Starting last March, builders realized they had a problem: Demand was growing faster than their supply. That’s provided opportunities for land brokers such as Nate Nathan, who’s been handling land acquisitions for investors, developers, and homebuilders in Phoenix for 36 years. Nathan has sold 14,000 lots in the past eight months, a billion dollars’ worth of deals. An acre in the southeastern part of the valley, where Intel and other companies are based, sold for $35,000 in 2010. Now, he says optimistically, a prime acre can go for more than $200,000. “I’ve lived through five downturns, and this has been the best goddamned eight months of my life,” he says.
The Owners
There was a saying in Phoenix during the boom: Drive until you qualify. That’s what Neil Green and his family did. They moved into one of the last houses built in Festival Foothills, a Pulte subdivision, in October 2010. Construction stopped at the end of that year, and since then Festival Foothills has remained half complete. It’s part of Buckeye, the westernmost Phoenix suburb. It’s surrounded by open desert and cacti for miles along Sun Valley Parkway; turnoffs for planned developments lead nowhere. Green paid $213,000 for his two-story stucco home, bordered on both sides by empty dirt lots. He says residents got an e-mail in January announcing that building will start again.

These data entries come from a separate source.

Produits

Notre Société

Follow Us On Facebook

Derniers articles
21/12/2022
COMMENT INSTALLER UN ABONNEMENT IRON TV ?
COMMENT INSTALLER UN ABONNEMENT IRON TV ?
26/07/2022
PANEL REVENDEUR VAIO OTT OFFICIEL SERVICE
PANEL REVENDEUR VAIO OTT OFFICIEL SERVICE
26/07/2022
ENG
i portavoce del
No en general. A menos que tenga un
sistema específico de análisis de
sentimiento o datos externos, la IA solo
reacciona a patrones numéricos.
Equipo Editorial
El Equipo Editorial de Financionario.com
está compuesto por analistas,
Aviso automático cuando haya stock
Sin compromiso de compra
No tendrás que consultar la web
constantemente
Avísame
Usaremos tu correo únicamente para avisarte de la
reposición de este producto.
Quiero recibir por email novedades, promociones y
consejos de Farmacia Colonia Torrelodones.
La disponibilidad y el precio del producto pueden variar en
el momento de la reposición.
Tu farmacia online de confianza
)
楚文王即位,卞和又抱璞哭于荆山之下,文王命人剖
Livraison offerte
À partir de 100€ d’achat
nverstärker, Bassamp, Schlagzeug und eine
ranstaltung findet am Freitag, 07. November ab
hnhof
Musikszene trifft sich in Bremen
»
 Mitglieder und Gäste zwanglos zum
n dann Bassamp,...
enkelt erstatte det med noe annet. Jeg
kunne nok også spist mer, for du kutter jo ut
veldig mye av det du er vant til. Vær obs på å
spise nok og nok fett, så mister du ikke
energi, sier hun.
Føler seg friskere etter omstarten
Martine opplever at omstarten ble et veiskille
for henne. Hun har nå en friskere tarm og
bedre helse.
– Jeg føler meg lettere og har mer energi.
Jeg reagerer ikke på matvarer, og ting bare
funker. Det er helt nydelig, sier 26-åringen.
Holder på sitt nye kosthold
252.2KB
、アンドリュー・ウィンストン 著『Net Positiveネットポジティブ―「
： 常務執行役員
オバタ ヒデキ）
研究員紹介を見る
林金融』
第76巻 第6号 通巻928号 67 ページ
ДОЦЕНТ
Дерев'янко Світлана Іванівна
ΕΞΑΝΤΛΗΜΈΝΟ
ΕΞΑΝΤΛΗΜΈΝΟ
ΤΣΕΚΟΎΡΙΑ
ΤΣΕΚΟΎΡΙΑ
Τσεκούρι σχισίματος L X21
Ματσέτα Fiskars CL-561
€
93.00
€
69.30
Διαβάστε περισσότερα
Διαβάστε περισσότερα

“We have been waiting a long time,” says Green, 27, who’s a college student and stay-at-home father with two toddlers and an infant. “We had no idea we would move here, and all of sudden construction was going to stop.” The neighborhood was supposed to have its own grocery store, but the site remains a dirt lot. Only a gas station and adjacent beauty salon were built. The grocery shelves at the gas station, where residents often pick up milk and eggs, were nearly empty on a recent Saturday.
His neighbor, John Kinnee, 43, isn’t excited about the new construction. “I would like to see the place develop, but …,” Kinnee says. He’s worried that the smaller homes Pulte is planning will bring down property values. “And [let] the riff-raff in,” he adds. A spokesperson for Pulte says: “Our goal is restoring strong momentum and traffic to the community, which is perhaps one of the most important things we can do to support property values. As momentum builds, we’ll add different-size homes.”
The Developer
In the eastern part of the Valley, past Superstition Springs and Superstition Boulevard, on 3,200 acres where General Motors (GM) used to test cars, the beginnings of an ambitious master planned community are taking shape. Called Eastmark, it’s being developed by a private company based in Scottsdale, DMB Associates. Right now it’s rubble from the buildings and racetracks that GM left behind; it’s dirt; it’s palm trees so newly planted they’re still wrapped; it’s sidewalks scattered here and there.
The price of homes in metropolitan Phoenix could rise 8.5 percent this year, according to Zillow’s Humphries. Anything much higher than that would be worrisome, says nearly every economist who has looked at the city. Orr, the Cromford Report publisher, thinks people are still wary. “But knowing Arizona, we’ll probably build too much at some point.”
When Eastmark opens this summer, there will be model homes from seven different builders, blueprints and glossy maps showing the 775 lots planned for the first phase, parks, gazebos, and basketball courts. The debris will be hidden behind screens. DMB is also recruiting employers. So far, First Solar (FSLR), a solar panel manufacturer, has set up an office.
DMB bought the GM Proving Ground in 2006 for $265 million. The land remained unused for five years. Now everyone working on the development has a countdown clock on their desk: fewer than 100 days to go. DMB President Charley Freericks says his company is trying to be responsibly optimistic. “It’s like any trauma,” he says. “You forget when it gets good again.”